Tomasz Jaworek

Personal information
- Date of birth: 14 February 1970 (age 55)
- Place of birth: Mikołów, Poland
- Height: 1.82 m (6 ft 0 in)
- Position(s): Striker

Youth career
- 1982–1987: AKS Mikołów

Senior career*
- Years: Team / Apps / (Gls)
- 1988: Gwarek Zabrze
- 1988–1989: Concordia Knurów
- 1989: GKS Tychy
- 1990–1992: Ruch Chorzów / 62 / (8)
- 1992–1993: Mainz 05 / 22 / (2)
- 1993: Víkingur / 8 / (3)
- 1994–1995: Paderborn / 12 / (2)
- 1995–1996: Śląsk Wrocław / 16 / (1)
- 1997: Szombierki Bytom
- 1997: Energie Cottbus / 2 / (0)
- 1998: Olimpia Piekary Śląskie [pl]
- 1998–1999: FC 08 Homburg / 26 / (6)
- 1999: Carl Zeiss Jena / 8 / (0)
- 2005: LKS 45 Bujaków

= Tomasz Jaworek =

Polish association football player

Tomasz Jaworek (born 14 February 1970) is a Polish former professional footballer who played as a striker.

==Career==

Jaworek started his career with Polish lower league side AKS Mikołów. Before the second half of the 1989–90 season, Jaworek moved to Ruch Chorzów in the Polish top flight, where he made 62 league appearances and scored 8 goals. In 1992, he signed for German second tier club Mainz 05. In 1993, Jaworek signed for Víkingur in Iceland, becoming the first Polish player in Iceland. In 1994, he signed for German third tier team Paderborn. In 1995, he joined Śląsk Wrocław in the Polish top flight.

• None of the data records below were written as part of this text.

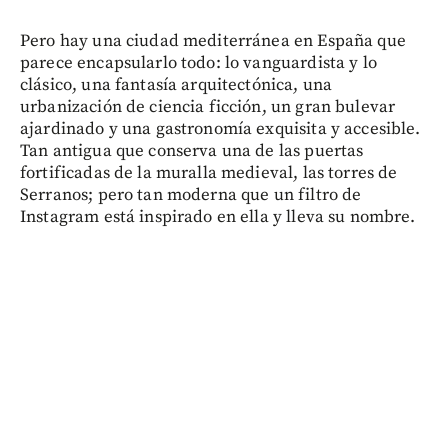
Pero hay una ciudad mediterránea en España que
parece encapsularlo todo: lo vanguardista y lo
clásico, una fantasía arquitectónica, una
urbanización de ciencia ficción, un gran bulevar
ajardinado y una gastronomía exquisita y accesible.
Tan antigua que conserva una de las puertas
fortificadas de la muralla medieval, las torres de
Serranos; pero tan moderna que un filtro de
Instagram está inspirado en ella y lleva su nombre.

Before the second half of the 1996–97 season, Jaworek signed for Polish lower league outfit Szombierki Bytom. In 1997, he joined Energie Cottbus in the German second tier. In early 1998, he signed for Polish lower league side Olimpia Piekary Śląskie. In 1998, Jaworek moved to FC 08 Homburg in the German third tier. In 2005, he signed for Polish seventh tier club LKS 45 Bujaków.